Por las anteriores consideraciones, se revocará el fallo recurrido, en cuanto negó el amparo invocado, en su lugar, se tutelarán los derechos a elegir libremente oficio o profesión y al libre desarrollo de la personalidad, y en consecuencia, se ordenará a la accionada que acepte la solicitud de retiro del demandante en los términos que fue expresada.

En mérito de lo expuesto el Consejo de Estado, Sala de lo Contencioso Administrativo, Sección Segunda, Subsección B, administrando justicia en nombre de la República y por autoridad de la ley,

VII. Falla

REVOCASE la sentencia de 27 de enero de 2015 proferida por Tribunal Administrativo de Cundinamarca, Sección Segunda, Subsección D, que negó la acción de tutela interpuesta por Oscar Andrés Rincón Ochoa contra la Nación, Ministerio de Defensa - Fuerza Aérea Colombiana, de conformidad con la parte motiva de esta providencia, y en su lugar se dispone:

1. TUTÉLENSE los derechos fundamentales a elegir libremente oficio o profesión y al libre desarrollo de la personalidad del señor Oscar Andrés Rincón Ochoa.

2. ORDENASE a la Nación-Ministerio de Defensa- Fuerza Aérea Colombiana, aceptar la solicitud de retiro del actor en la forma que fue expresada, en el término de dos (2) días contados a partir de la notificación de esta providencia, por las razones expuestas en la parte motiva. Lo anterior, sin perjuicio del derecho de la entidad demandada a manifestar su desacuerdo frente a las motivaciones expuestas en la solicitud de retiro.

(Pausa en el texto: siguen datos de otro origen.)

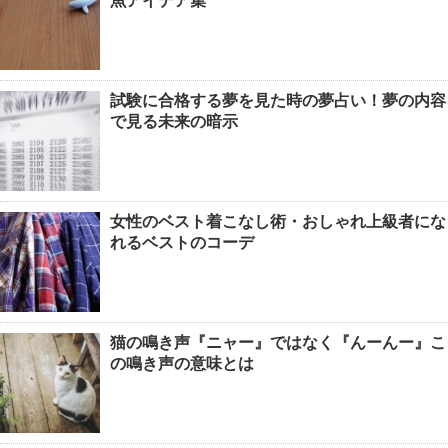
魚アイデア集
試験に合格する夢を見た時の夢占い！夢の内容
で見る未来の暗示
女性のベスト着こなし術・おしゃれ上級者にな
れるベストのコーデ
猫の鳴き声『ニャー』ではなく『んーんー』こ
の鳴き声の意味とは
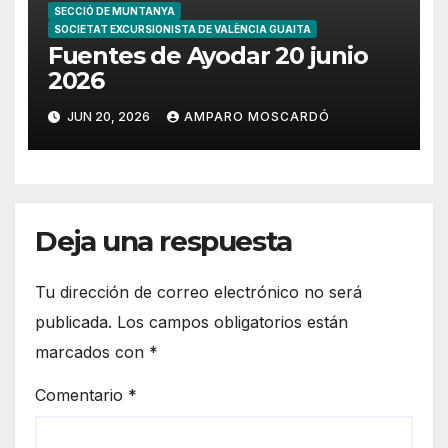
SECCIÓ DE MUNTANYA
SOCIETAT EXCURSIONISTA DE VALÈNCIA GUAITA
Fuentes de Ayodar 20 junio
2026
JUN 20, 2026
AMPARO MOSCARDÓ
Deja una respuesta
Tu dirección de correo electrónico no será
publicada.
Los campos obligatorios están
marcados con
*
Comentario
*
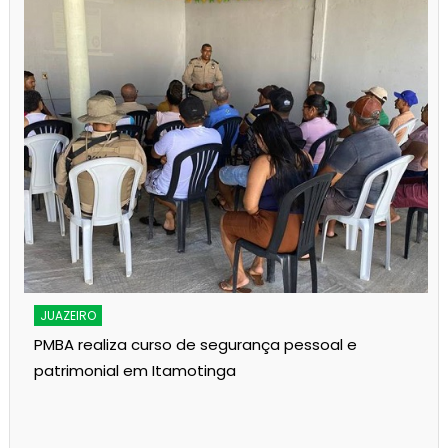
JUAZEIRO
PMBA realiza curso de segurança pessoal e
patrimonial em Itamotinga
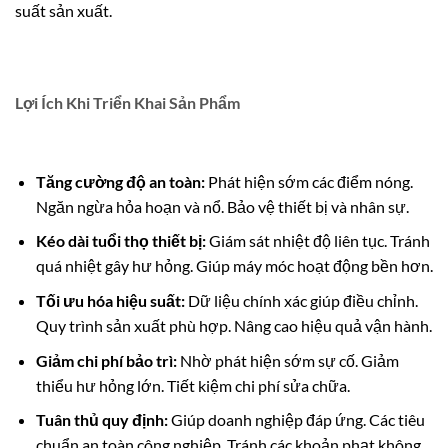
suất sản xuất.
Lợi Ích Khi Triển Khai Sản Phẩm
Tăng cường độ an toàn:
Phát hiện sớm các điểm nóng.
Ngăn ngừa hỏa hoạn và nổ. Bảo vệ thiết bị và nhân sự.
Kéo dài tuổi thọ thiết bị:
Giám sát nhiệt độ liên tục. Tránh
quá nhiệt gây hư hỏng. Giúp máy móc hoạt động bền hơn.
Tối ưu hóa hiệu suất:
Dữ liệu chính xác giúp điều chỉnh.
Quy trình sản xuất phù hợp. Nâng cao hiệu quả vận hành.
Giảm chi phí bảo trì:
Nhờ phát hiện sớm sự cố. Giảm
thiểu hư hỏng lớn. Tiết kiệm chi phí sửa chữa.
Tuân thủ quy định:
Giúp doanh nghiệp đáp ứng. Các tiêu
chuẩn an toàn công nghiệp. Tránh các khoản phạt không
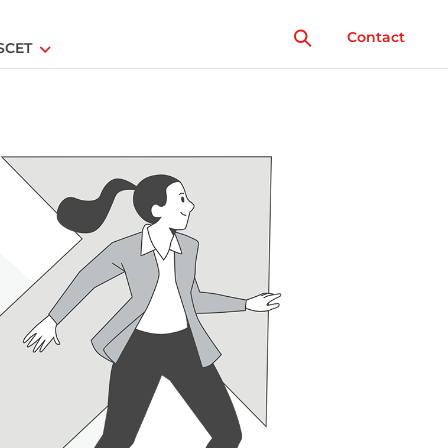
Contact
SCET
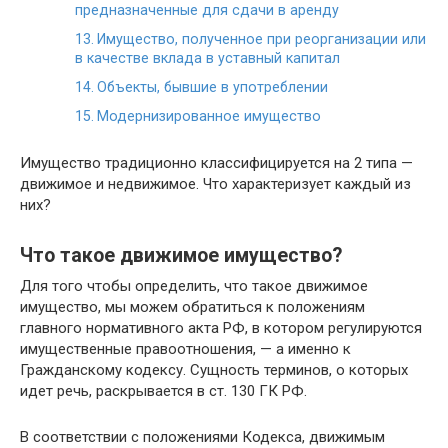
предназначенные для сдачи в аренду
Имущество, полученное при реорганизации или
в качестве вклада в уставный капитал
Объекты, бывшие в употреблении
Модернизированное имущество
Имущество традиционно классифицируется на 2 типа —
движимое и недвижимое. Что характеризует каждый из
них?
Что такое движимое имущество?
Для того чтобы определить, что такое движимое
имущество, мы можем обратиться к положениям
главного нормативного акта РФ, в котором регулируются
имущественные правоотношения, — а именно к
Гражданскому кодексу. Сущность терминов, о которых
идет речь, раскрывается в ст. 130 ГК РФ.
В соответствии с положениями Кодекса, движимым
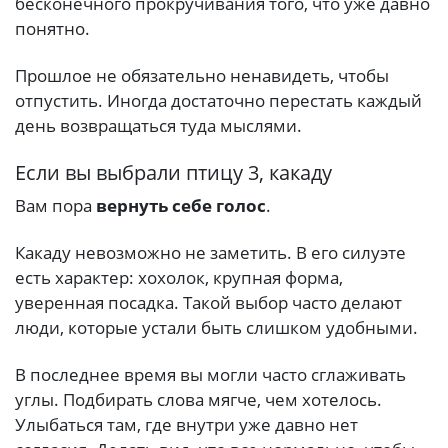
бесконечного прокручивания того, что уже давно
понятно.
Прошлое не обязательно ненавидеть, чтобы
отпустить. Иногда достаточно перестать каждый
день возвращаться туда мыслями.
Если вы выбрали птицу 3, какаду
Вам пора
вернуть себе голос
.
Какаду невозможно не заметить. В его силуэте
есть характер: хохолок, крупная форма,
уверенная посадка. Такой выбор часто делают
люди, которые устали быть слишком удобными.
В последнее время вы могли часто сглаживать
углы. Подбирать слова мягче, чем хотелось.
Улыбаться там, где внутри уже давно нет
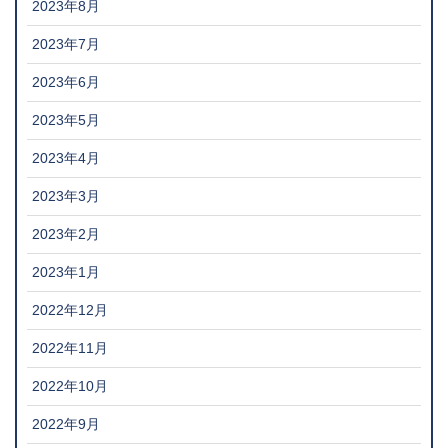
2023年8月
2023年7月
2023年6月
2023年5月
2023年4月
2023年3月
2023年2月
2023年1月
2022年12月
2022年11月
2022年10月
2022年9月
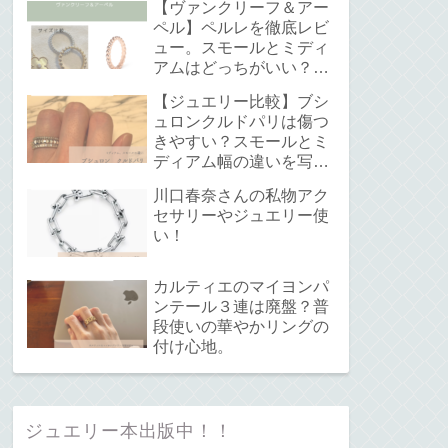
【ヴァンクリーフ＆アー
ペル】ペルレを徹底レビ
ュー。スモールとミディ
アムはどっちがいい？サ
イズ感と重ね付けについ
【ジュエリー比較】ブシ
て。
ュロンクルドパリは傷つ
きやすい？スモールとミ
ディアム幅の違いを写真
で解説！
川口春奈さんの私物アク
セサリーやジュエリー使
い！
カルティエのマイヨンパ
ンテール３連は廃盤？普
段使いの華やかリングの
付け心地。
ジュエリー本出版中！！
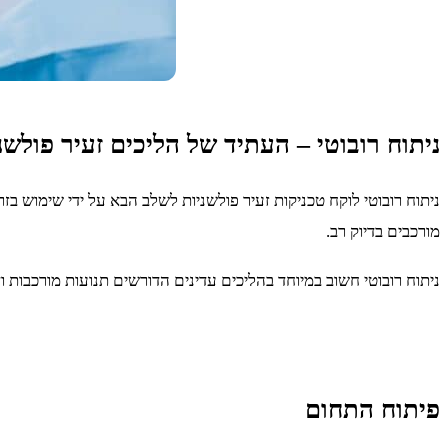
ניתוח רובוטי – העתיד של הליכים זעיר פולשנ
ניתוח רובוטי לוקח טכניקות זעיר פולשניות לשלב הבא על ידי שימוש ב
מורכבים בדיוק רב.
ניתוח רובוטי חשוב במיוחד בהליכים עדינים הדורשים תנועות מורכבות
פיתוח התחום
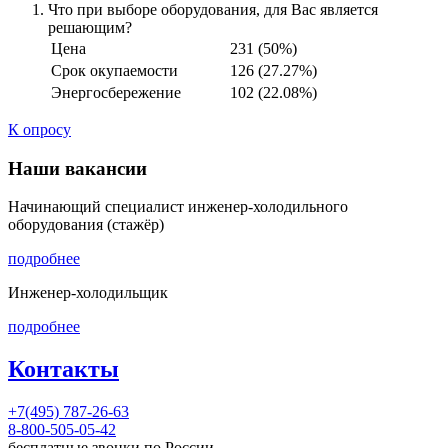
Что при выборе оборудования, для Вас является
решающим?
Цена
231 (50%)
Срок окупаемости
126 (27.27%)
Энергосбережение
102 (22.08%)
К опросу
Наши вакансии
Начинающий специалист инженер-холодильного
оборудования (стажёр)
подробнее
Инженер-холодильщик
подробнее
Контакты
+7(495) 787-26-63
8-800-505-05-42
бесплатные звонки по России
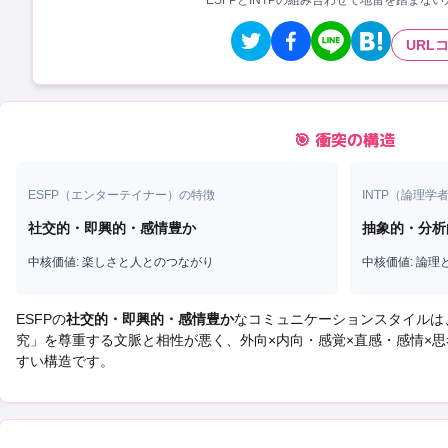
ESFPとINTPの組み合わせで地雷を踏まな
URL
🎯 衝突の構造
ESFP
（
エンターテイナー
）の特徴
INTP
（
論理学
社交的・即興的・感情豊か
抽象的・分析
中核価値:
楽しさと人とのつながり
中核価値:
論理
ESFP
の
社交的・即興的・感情豊か
なコミュニケーションスタイルは
究
」を尊重する文脈と相性が悪く、
外向×内向・感覚×直感・感情×思
すい構造です。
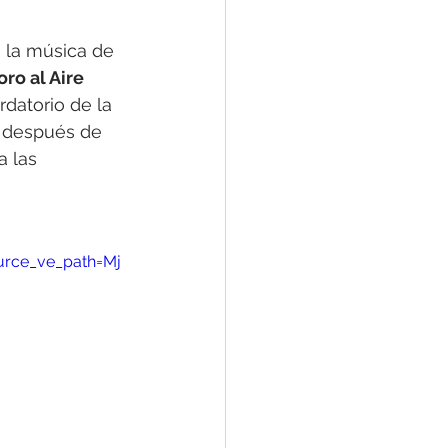
n la música de 
oro al Aire 
datorio de la 
s después de 
 las 
urce_ve_path=Mj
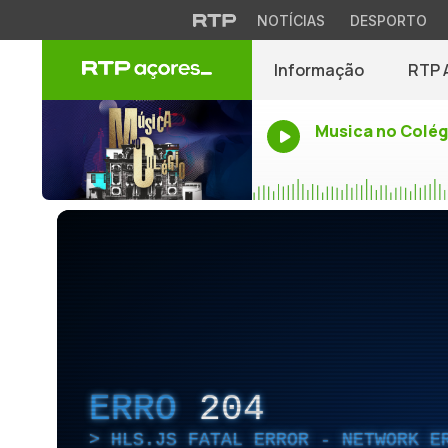
NOTÍCIAS
DESPORTO
Informação
RTP 
Musica no Colég
ERRO
204
HLS.JS FATAL ERROR - NETWORK E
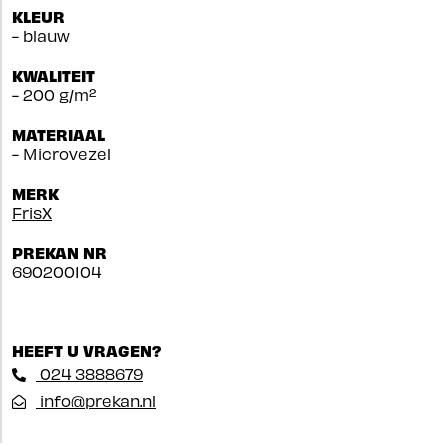
KLEUR
- blauw
KWALITEIT
- 200 g/m²
MATERIAAL
- Microvezel
MERK
FrisX
PREKAN NR
690200104
HEEFT U VRAGEN?
024 3888679
info@prekan.nl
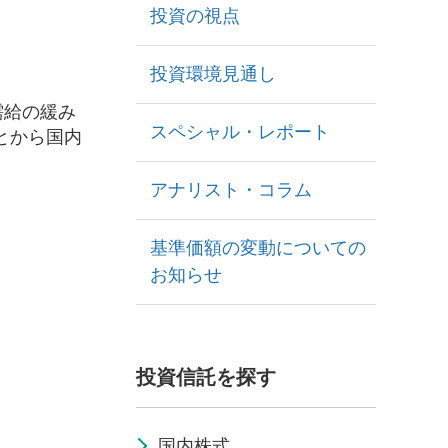
投資の視点
投資環境見通し
需給の緩み
スペシャル・レポート
とから国内
アナリスト・コラム
基準価額の変動についての
お知らせ
投資信託を探す
国内株式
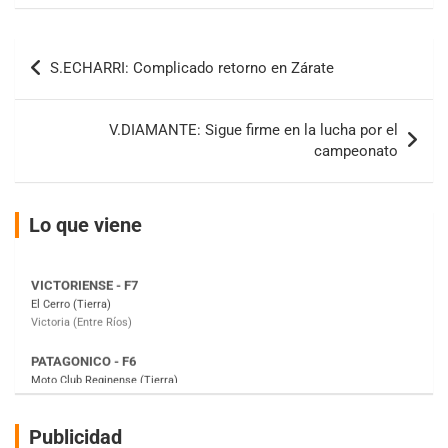
IAME SERIES ARGENTINA 6
Ramiro Tot (Asfalto)
Navegación
Baradero (Buenos Aires)
S.ECHARRI: Complicado retorno en Zárate
de
KDO - F6
entradas
Ciudad de Trenque Lauquen (Asfalto)
V.DIAMANTE: Sigue firme en la lucha por el
Trenque Lauquen (Buenos Aires)
campeonato
ENTRERRIANO - F6 (POSTERGADA)
Parque de la Velocidad (Asfalto)
Villaguay (Entre Ríos)
Lo que viene
VICTORIENSE - F7
El Cerro (Tierra)
Victoria (Entre Ríos)
PATAGONICO - F6
Moto Club Reginense (Tierra)
Gral. E. Godoy (Río Negro)
CSK - F7
Juventud Unida (Tierra)
Publicidad
Humboldt (Santa Fe)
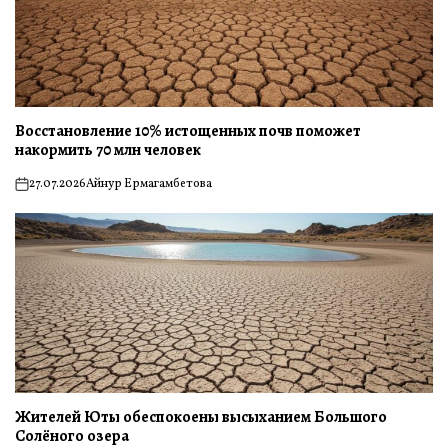
Восстановление 10% истощенных почв поможет
накормить 70 млн человек
27.07.2026
Айнур Ермагамбетова
on
Жителей Юты обеспокоены высыханием Большого
Солёного озера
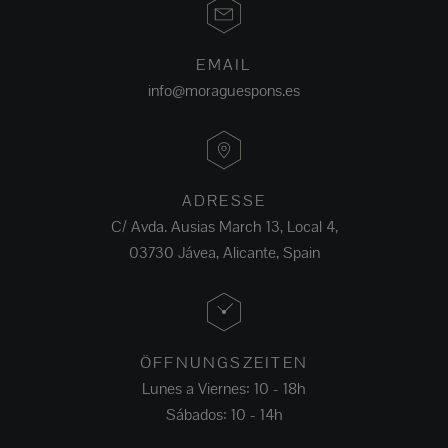
EMAIL
info@moraguespons.es
ADRESSE
C/ Avda. Ausias March 13, Local 4,
03730 Jávea, Alicante, Spain
ÖFFNUNGSZEITEN
Lunes a Viernes: 10 - 18h
Sábados: 10 - 14h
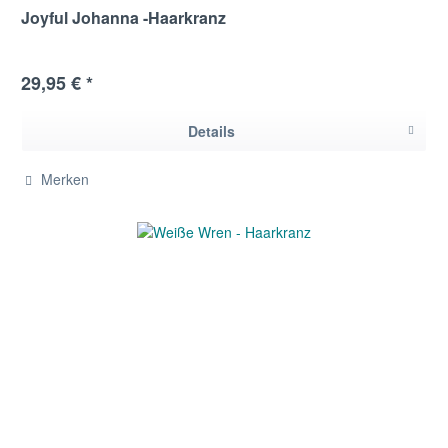
Joyful Johanna -Haarkranz
29,95 € *
Details
Merken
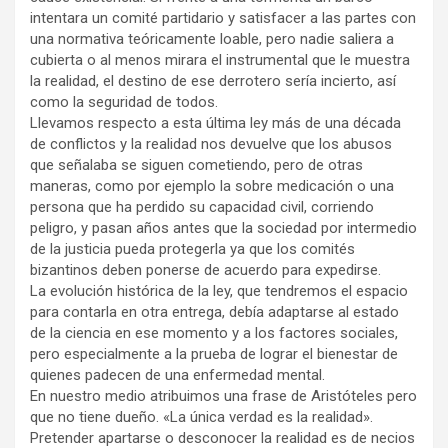
intentara un comité partidario y satisfacer a las partes con
una normativa teóricamente loable, pero nadie saliera a
cubierta o al menos mirara el instrumental que le muestra
la realidad, el destino de ese derrotero sería incierto, así
como la seguridad de todos.
Llevamos respecto a esta última ley más de una década
de conflictos y la realidad nos devuelve que los abusos
que señalaba se siguen cometiendo, pero de otras
maneras, como por ejemplo la sobre medicación o una
persona que ha perdido su capacidad civil, corriendo
peligro, y pasan años antes que la sociedad por intermedio
de la justicia pueda protegerla ya que los comités
bizantinos deben ponerse de acuerdo para expedirse.
La evolución histórica de la ley, que tendremos el espacio
para contarla en otra entrega, debía adaptarse al estado
de la ciencia en ese momento y a los factores sociales,
pero especialmente a la prueba de lograr el bienestar de
quienes padecen de una enfermedad mental.
En nuestro medio atribuimos una frase de Aristóteles pero
que no tiene dueño. «La única verdad es la realidad».
Pretender apartarse o desconocer la realidad es de necios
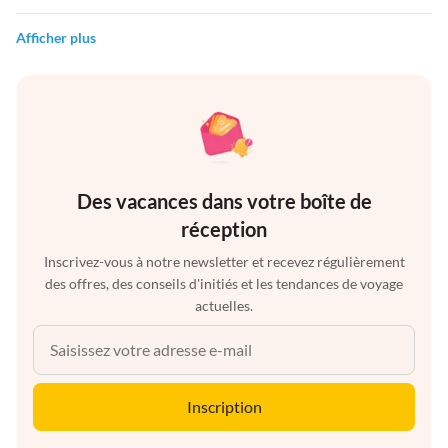
Afficher plus
Des vacances dans votre boîte de
réception
Inscrivez-vous à notre newsletter et recevez régulièrement
des offres, des conseils d'initiés et les tendances de voyage
actuelles.
Inscription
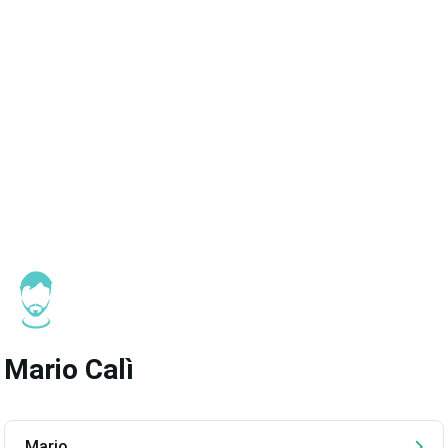
Mario Calì
Mario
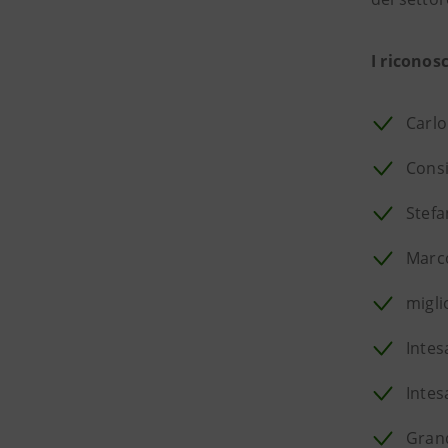
I riconos
Carlo
Consi
Stefa
Marco
migli
Intes
Intes
Grand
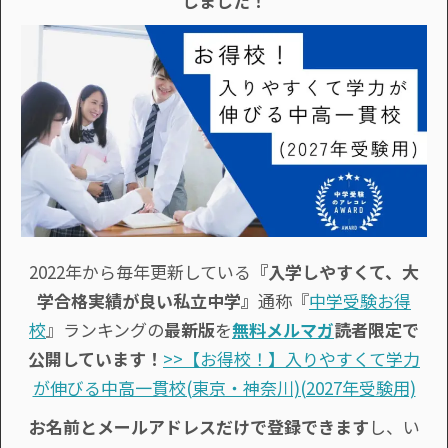
しました！
2022年から毎年更新している
『入学しやすくて、大
学合格実績が良い私立中学』
通称『
中学受験お得
校
』ランキングの
最新版
を
無料メルマガ
読者限定で
公開しています！
>>【お得校！】入りやすくて学力
が伸びる中高一貫校(東京・神奈川)(2027年受験用)
お名前とメールアドレスだけで登録できます
し、い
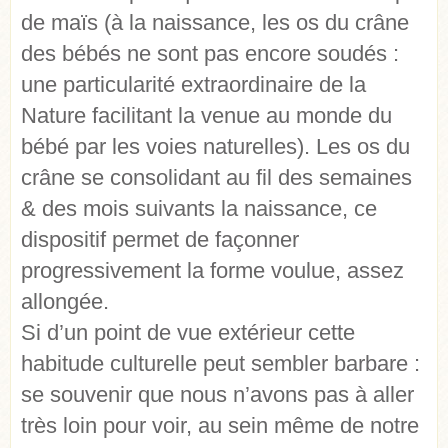
de maïs (à la naissance, les os du crâne
des bébés ne sont pas encore soudés :
une particularité extraordinaire de la
Nature facilitant la venue au monde du
bébé par les voies naturelles). Les os du
crâne se consolidant au fil des semaines
& des mois suivants la naissance, ce
dispositif permet de façonner
progressivement la forme voulue, assez
allongée.
Si d’un point de vue extérieur cette
habitude culturelle peut sembler barbare :
se souvenir que nous n’avons pas à aller
très loin pour voir, au sein même de notre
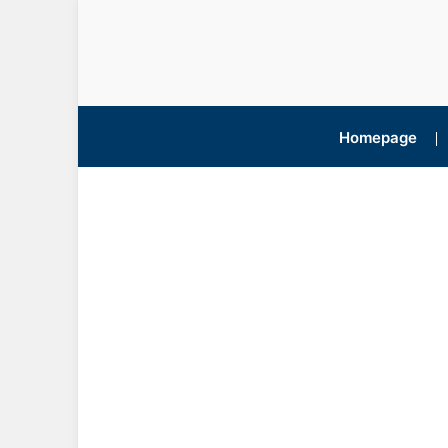
Homepage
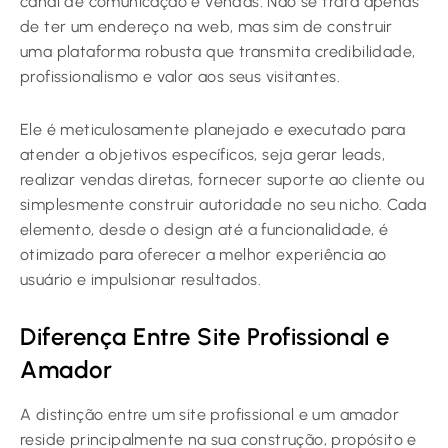
canal de comunicação e vendas. Não se trata apenas
de ter um endereço na web, mas sim de construir
uma plataforma robusta que transmita credibilidade,
profissionalismo e valor aos seus visitantes.
Ele é meticulosamente planejado e executado para
atender a objetivos específicos, seja gerar leads,
realizar vendas diretas, fornecer suporte ao cliente ou
simplesmente construir autoridade no seu nicho. Cada
elemento, desde o design até a funcionalidade, é
otimizado para oferecer a melhor experiência ao
usuário e impulsionar resultados.
Diferença Entre Site Profissional e
Amador
A distinção entre um site profissional e um amador
reside principalmente na sua construção, propósito e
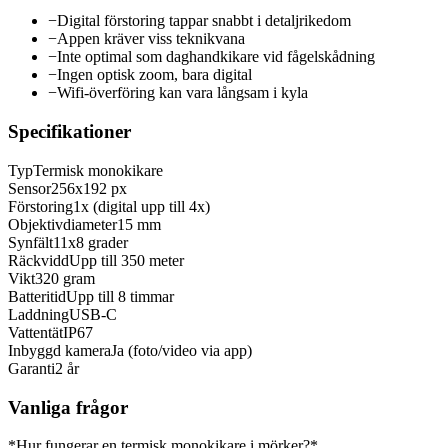
−
Digital förstoring tappar snabbt i detaljrikedom
−
Appen kräver viss teknikvana
−
Inte optimal som daghandkikare vid fågelskådning
−
Ingen optisk zoom, bara digital
−
Wifi-överföring kan vara långsam i kyla
Specifikationer
Typ
Termisk monokikare
Sensor
256x192 px
Förstoring
1x (digital upp till 4x)
Objektivdiameter
15 mm
Synfält
11x8 grader
Räckvidd
Upp till 350 meter
Vikt
320 gram
Batteritid
Upp till 8 timmar
Laddning
USB-C
Vattentät
IP67
Inbyggd kamera
Ja (foto/video via app)
Garanti
2 år
Vanliga frågor
*Hur fungerar en termisk monokikare i mörker?*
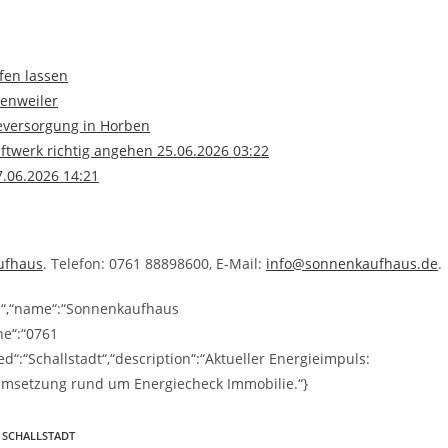
fen lassen
fenweiler
eversorgung in Horben
ftwerk richtig angehen 25.06.2026 03:22
7.06.2026 14:21
ufhaus
. Telefon: 0761 88898600, E-Mail:
info@sonnenkaufhaus.de
.
ss“,“name“:“Sonnenkaufhaus
ne“:“0761
“:“Schallstadt“,“description“:“Aktueller Energieimpuls:
 Umsetzung rund um Energiecheck Immobilie.“}
SCHALLSTADT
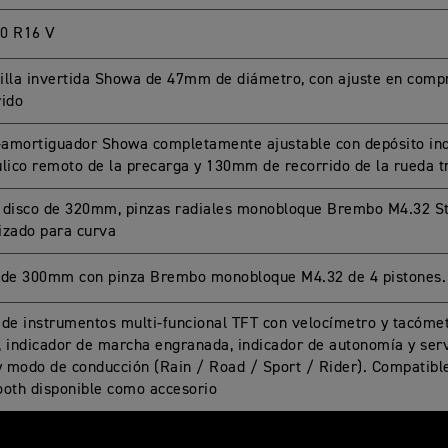
0 R16 V
illa invertida Showa de 47mm de diámetro, con ajuste en comp
rido
amortiguador Showa completamente ajustable con depósito ind
ulico remoto de la precarga y 130mm de recorrido de la rueda t
 disco de 320mm, pinzas radiales monobloque Brembo M4.32 St
izado para curva
 de 300mm con pinza Brembo monobloque M4.32 de 4 pistones.
 de instrumentos multi-funcional TFT con velocímetro y tacómet
, indicador de marcha engranada, indicador de autonomía y ser
 y modo de conducción (Rain / Road / Sport / Rider). Compatibl
ooth disponible como accesorio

3. LIBRAR las comunicaciones de que trata el artículo 30 del Decreto 2591 de 1991, para los fines ahí contemplados.

4. En acatamiento a las disposiciones del artículo 32 ibídem, dentro de los diez (10) días siguientes a la ejecutoria de esta providencia, por Secretaría General de la Corporación, REMITIR el expediente a la Honorable Corte Constitucional para su eventual revisión.

La anterior providencia fue estudiada y aprobada por la Sala en sesión de la fecha.

Cópiese, notifíquese y cúmplase.

Magistrados: Alfonso Vargas Rincón, Gerardo Arenas Monsalve, Sandra Lisset Ibarra Vélez

(1) Folios 1-6

(2) Folios 19-31

(3) “Por el cual se modifica el decreto que regula las normas de carrera del personal de oficiales y suboficiales de las Fuerzas Militares”.

(4) Radicación 250002324000201304219-01; Tutelante: Rafael de Jesús González Delgado; Tutelado: Ministerio de Defensa Nacional - Fuerza Aérea; M.P. Susana Buitrago Valencia.

(5) “ART. 100.—Causales del retiro. ‘Artículo modificado por el artículo 24 de la Ley 1104 de 2006. El nuevo texto es el siguiente:’ El retiro del servicio activo para el personal de Oficiales y Suboficiales de las Fuerzas Militares se clasifica, según su forma y causales, como se indica a continuación:

(…)”

“ART. 101.—Solicitud de retiro. ‘Decreto compilado por el Decreto 1428 de 2007’ Los oficiales y suboficiales de la Fuerzas Militares podrán solicitar su retiro del servicio activo en cualquier tiempo, y se concederá cuando no medien razones de seguridad nacional o especiales del servicio que requieran su permanencia en actividad a juicio de la autoridad competente, excepto lo dispuesto en el artículo 102 de este decreto”.